Наученные опытом, Наздаров и Братушкин осмотрели все углы, стулья, заглянули даже в швейные машины, и только тогда со спокойным сердцем открыли заседание, посвященное великой задаче освобождения людьми великой страны людей маленькой страны.

-- Граждане! -- вскричал Наздаров, -- доколе же мы будем переносить насилие наглой зазнавшейся толпы османов [Османами часто называли турок (от огромной Османской империи, распространявшейся от Ближнего Востока до Балканского полуострова, от Средних веков до 18 в.).]. Мы тоже славяне, и нашим стремлением должно быть: защита всех славян от ига рабства, мощное слово негодования против насильников и активная помощь страдальцам...

Манекен, на котором было надето роскошное дамское гипюровое платье, зашевелился, сбросил с себя облекавшие его кружева и гипюр, и закричал на чистом русском языке:

-- Неразрешенное собрание? Ага... Побледнели, голубчики?! Эй, кто там!!! Дорофеев, Сиволдайченко, Просандеин... Бери, хватай, вяжи...

На этот раз зачинщикам смуты и беспорядка, отчаянным Братушкину и Наздарову удалось бежать из окруженной со всех сторон модной мастерской...

Пойманы они были на границе, в то время, когда перебирались в несчастную угнетенную Сербию с оружием и боевыми снарядами.

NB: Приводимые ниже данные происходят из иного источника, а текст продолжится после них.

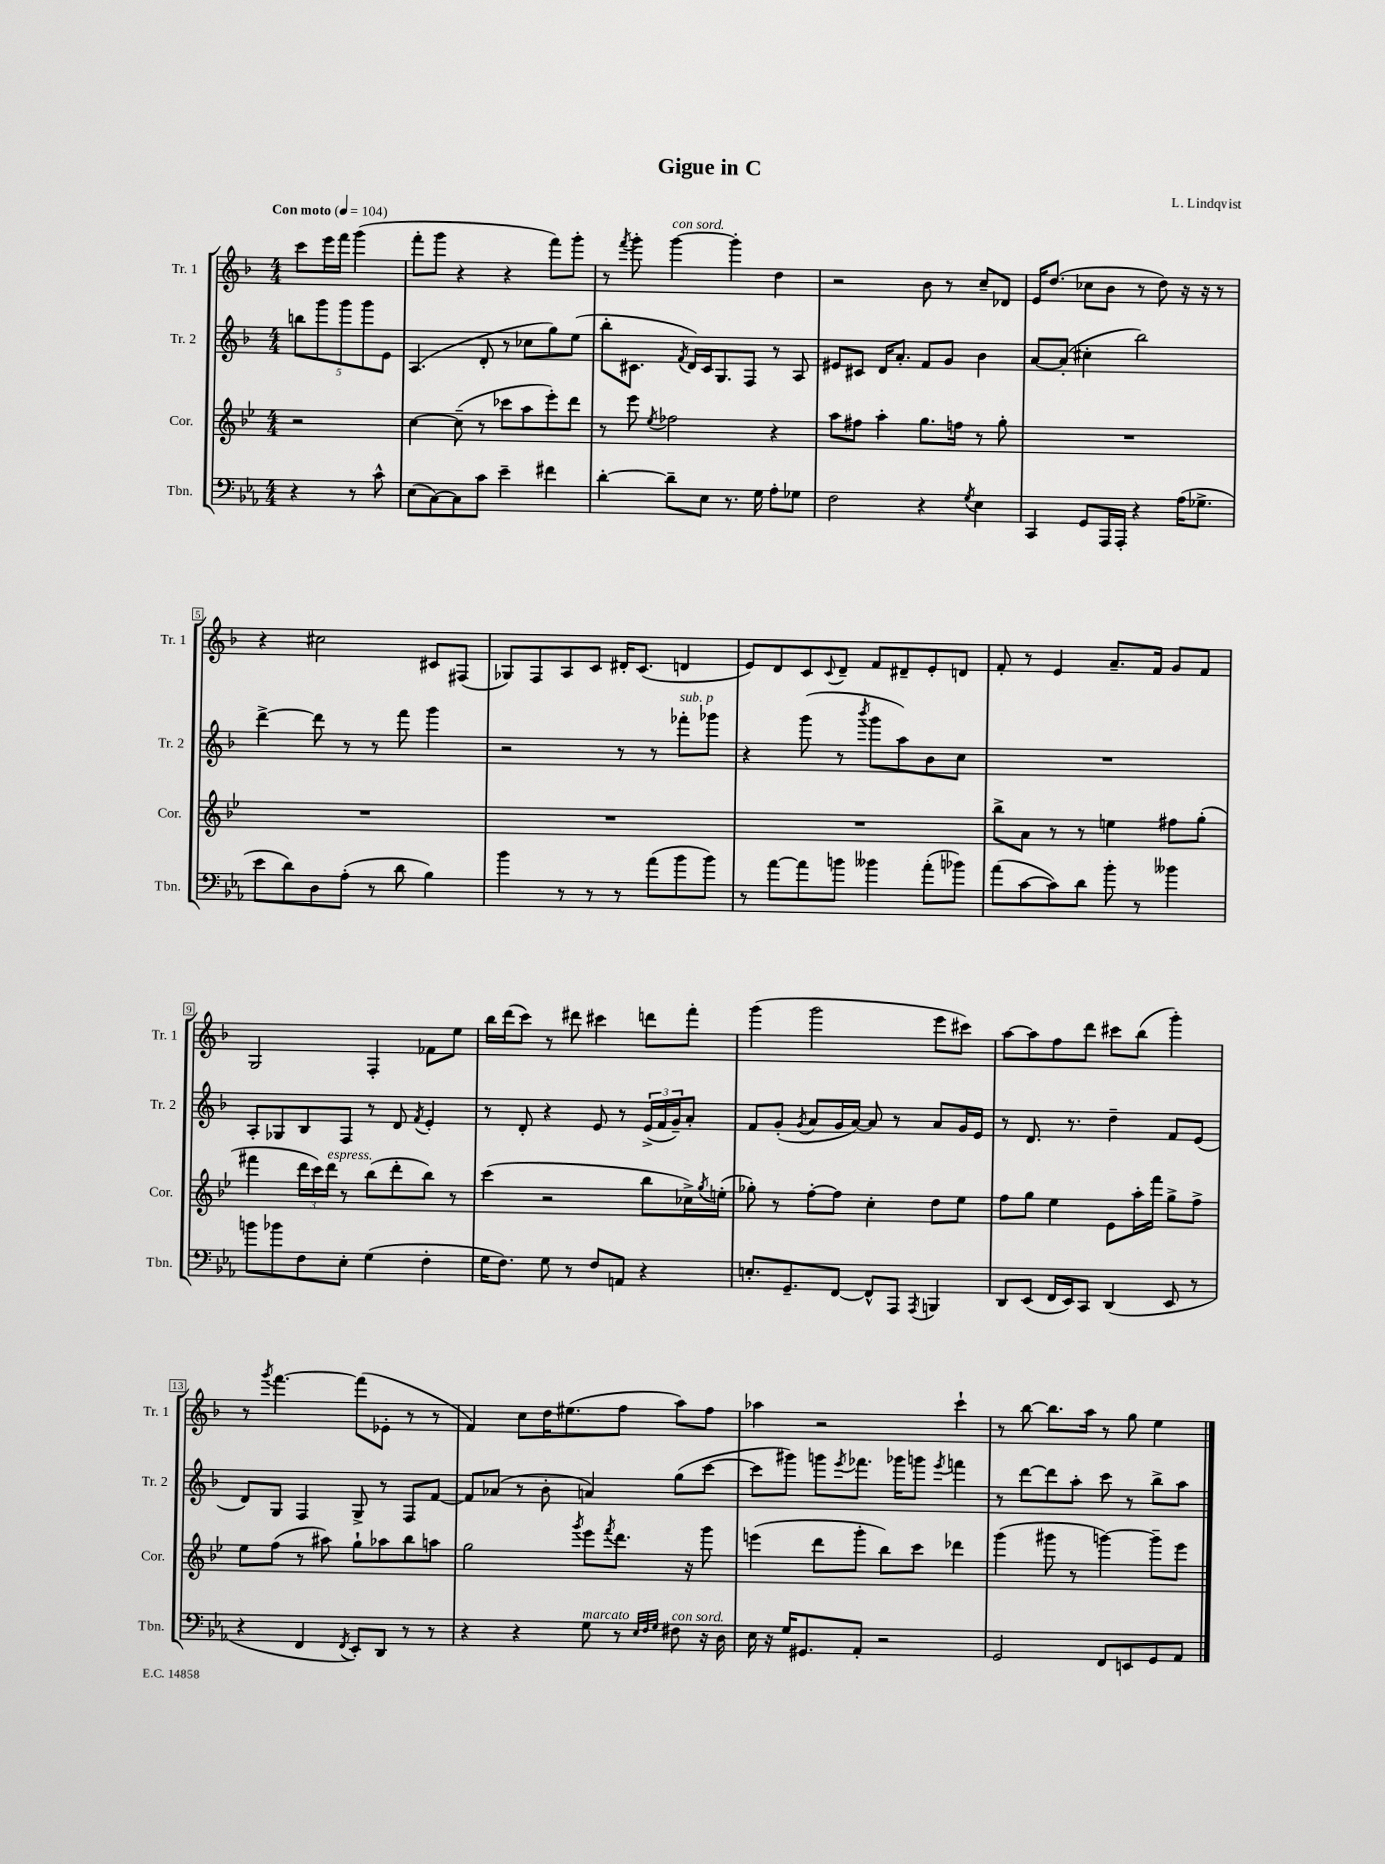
\header { title = "Gigue in C" composer = "L. Lindqvist" }
<<
\new StaffGroup <<
\new Staff = "s0" \with { instrumentName = "Tr. 1" shortInstrumentName = "Tr. 1" } {
    \clef treble \key f \major \numericTimeSignature \time 4/4 \partial 2 \tempo "Con moto" 4 = 104
    c'''8 e'''16 f'''16 g'''4( |
    f'''8-. g'''8 r4 r4 f'''8) g'''8-. |
    r8 \acciaccatura { f'''8 } g'''8-. g'''4~^\markup { \italic "con sord." } g'''4-. d''4 |
    r2 bes'8 r8 c''8-- des'8 |
    e'16 d''8.( ces''8 bes'8 r8 d''8) r16 r16 r8 |
    r4 cis''2 cis'8 fis8( |
    ges8) f8 a8 c'8 dis'16-. c'8.( d'4 |
    e'8) d'8 c'8 \appoggiatura { c'8 } d'8-- f'8 dis'8-- e'8-. d'8 |
    f'8-. r8 e'4 a'8.-- f'16 g'8 f'8 |
    g2 f4-. fes'8 e''8 |
    bes''16 d'''16( c'''8) r8 dis'''8 cis'''4 d'''8 f'''8-. |
    g'''4( g'''2 e'''8 cis'''8) |
    a''8~ a''8 f''8 d'''8 cis'''8 bes''8( g'''4-.) |
    r8 \acciaccatura { g'''8 } f'''4.~ f'''8( ees'8-. r8 r8 |
    f'4) c''8 d''16 eis''8.( f''8 a''8) f''8 |
    aes''4 r2 c'''4-! |
    r8 bes''8~ bes''8. a''16 r8 g''8 e''4 \bar "|." |
}
\new Staff = "s1" \with { instrumentName = "Tr. 2" shortInstrumentName = "Tr. 2" } {
    \clef treble \key f \major \numericTimeSignature \time 4/4 \partial 2
    \tuplet 5/4 { b''8 g'''8 g'''8 g'''8 e'8 } |
    a4.( d'8-. r8 ces''8 g''8) e''8( |
    bes''8-. cis'8. \acciaccatura { f'8 } d'16) cis'16 g8. f8 r8 a8 |
    eis'8 cis'8 d'16 a'8.-. f'8 g'8 bes'4 |
    a'8~ a'8-.( cis''4-. bes''2) |
    d'''4~-> d'''8 r8 r8 f'''8 g'''4 |
    r2 r8 r8 fes'''8-.^\markup { \italic "sub. p" } ges'''8 |
    r4 g'''8( r8 \acciaccatura { bes'''8 } g'''8 a''8) bes'8 c''8 |
    R1 |
    a8-. ges8 bes8 f8 r8 d'8 \acciaccatura { f'8 } e'4-. |
    r8 d'8-. r4 e'8 r8 \tuplet 3/2 { e'16->( f'16 g'16--) } a'8-. |
    f'8 g'8-.( \acciaccatura { g'8 } a'8 g'16 a'16~) a'8 r8 a'8 g'16 e'16 |
    r8 d'8. r8. d''4-- f'8 e'8( |
    d'8) g8 f4 g8-> r8 f8 f'8~ |
    f'8 aes'8( r8 bes'8-. a'4) g''8( c'''8~ |
    c'''8 gis'''8) g'''8 \acciaccatura { e'''8 } fes'''8. ges'''16 g'''8 \acciaccatura { e'''8 } f'''4 |
    r8 d'''8~ d'''8 a''8-. c'''8 r8 bes''8-> a''8 \bar "|." |
}
\new Staff = "s2" \with { instrumentName = "Cor." shortInstrumentName = "Cor." } {
    \clef treble \key bes \major \numericTimeSignature \time 4/4 \partial 2
    r2 |
    c''4~ c''8--( r8 ces'''8 a''8 ees'''8-.) d'''8 |
    r8 ees'''8 \acciaccatura { ees''8 } fes''2 r4 |
    a''8 fis''8 a''4-. g''8. f''16 r8 g''8-. |
    R1 |
    R1 |
    R1 |
    R1 |
    bes''8-> a'8 r8 r8 e''4 fis''8 g''8-.( |
    fis'''4 \tuplet 3/2 { d'''16 c'''16) d'''16^\markup { \italic "espress." } } r8 bes''8( d'''8-. bes''8) r8 |
    c'''4( r2 bes''8 ces''16->) \acciaccatura { g''8 } e''16-.( |
    ges''8-.) r8 f''8~-. f''8 c''4-. d''8 ees''8 |
    f''8 g''8 ees''4 ees'8 a''16-. f'''16 g''8-> f''8-> |
    ees''8 f''8( r8 ais''8) g''8-! aes''8 bes''8 a''8 |
    g''2 \acciaccatura { g'''8 } ees'''8 \acciaccatura { f'''8 } d'''8. r16 g'''8 |
    e'''4( d'''8 g'''8-. bes''8) c'''8 des'''4 |
    g'''4( gis'''8 r8 g'''4~) g'''8-- ees'''8 \bar "|." |
}
\new Staff = "s3" \with { instrumentName = "Tbn." shortInstrumentName = "Tbn." } {
    \clef bass \key ees \major \numericTimeSignature \time 4/4 \partial 2
    r4 r8 c'8-^ |
    ees8( c8~) c8 c'8 ees'4-- fis'4 |
    d'4~-. d'8-- ees8 r8. g16 aes8-. ges8 |
    f2 r4 \acciaccatura { g8 } ees4 |
    c,4 g,8 aes,,16 aes,,16-. r4 aes16( ges8.-> |
    ees'8 d'8) d8 aes8-.( r8 d'8 bes4) |
    bes'4 r8 r8 r8 aes'8( bes'8 bes'8) |
    r8 aes'8~ aes'8 b'8 beses'4 aes'8-.( bes'8) |
    aes'8( c'8~ c'8) d'8 bes'8-. r8 beses'4 |
    b'8 bes'8 f8 ees8-. g4( f4-. |
    g16 f8.) g8 r8 f8 a,8 r4 |
    e8.-. g,8.-- f,8~ f,8-^ aes,,8 \acciaccatura { aes,,8 } b,,4 |
    d,8 ees,8( f,16 ees,16) c,8 d,4( ees,8 r8 |
    r4 f,4 \acciaccatura { f,8 } ees,8-.) d,8 r8 r8 |
    r4 r4 g8^\markup { \italic "marcato" } r8 \grace { ees32 f32 g32 } fis8^\markup { \italic "con sord." } r16 d16 |
    ees16 r16 g16 gis,8. aes,8-. r2 |
    g,2 f,8 e,8 g,8 aes,8 \bar "|." |
}
>>
>>
\layout { \context { \Score \override BarNumber.stencil = #(make-stencil-boxer 0.1 0.3 ly:text-interface::print) } }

Когда их везли в тюрьму -- оба плакали и молились:

-- Пропала несчастная Сербия! Боже, Ты видишь, что мы уже ничего не можем сделать... Спаси Сербию!

* * *

Недавно я проходил мимо окон тюрьмы и, сделав несколько шагов, заметил, что на землю из окна упала бумажка, залепленная черным хлебом:

На бумажке было написано:

-- Братья русские! В качестве русских граждан, горячо протестуем против насилий и безобразий, под гнетом которых изнывает несчастная Сербия... Братья русские! Поднимем свой мощный грозный голос против турок и австрийцев и заступимся за угнетаемых славян!!

Записка эта показалась мне не совсем ясной и была препровождена графу В. Бобринскому для разъяснения. [Владимир Алексеевич Бобринский (р. 1868) -- граф, помещик, фабрикант, депутат II -- IV Гос. дум от Тульской губернии, правый националист; с 1919 -- в эмиграции.]

Фельетон написан в связи с событиями на Балканах, где в 1910-1913 гг. шли выступления против остатков турецкого владычества. На заседаниях Гос. думы эти вопросы постоянно поднимались. В события на Балканах стремились вмешиваться и Россия, и Австрия и др. государства Европы.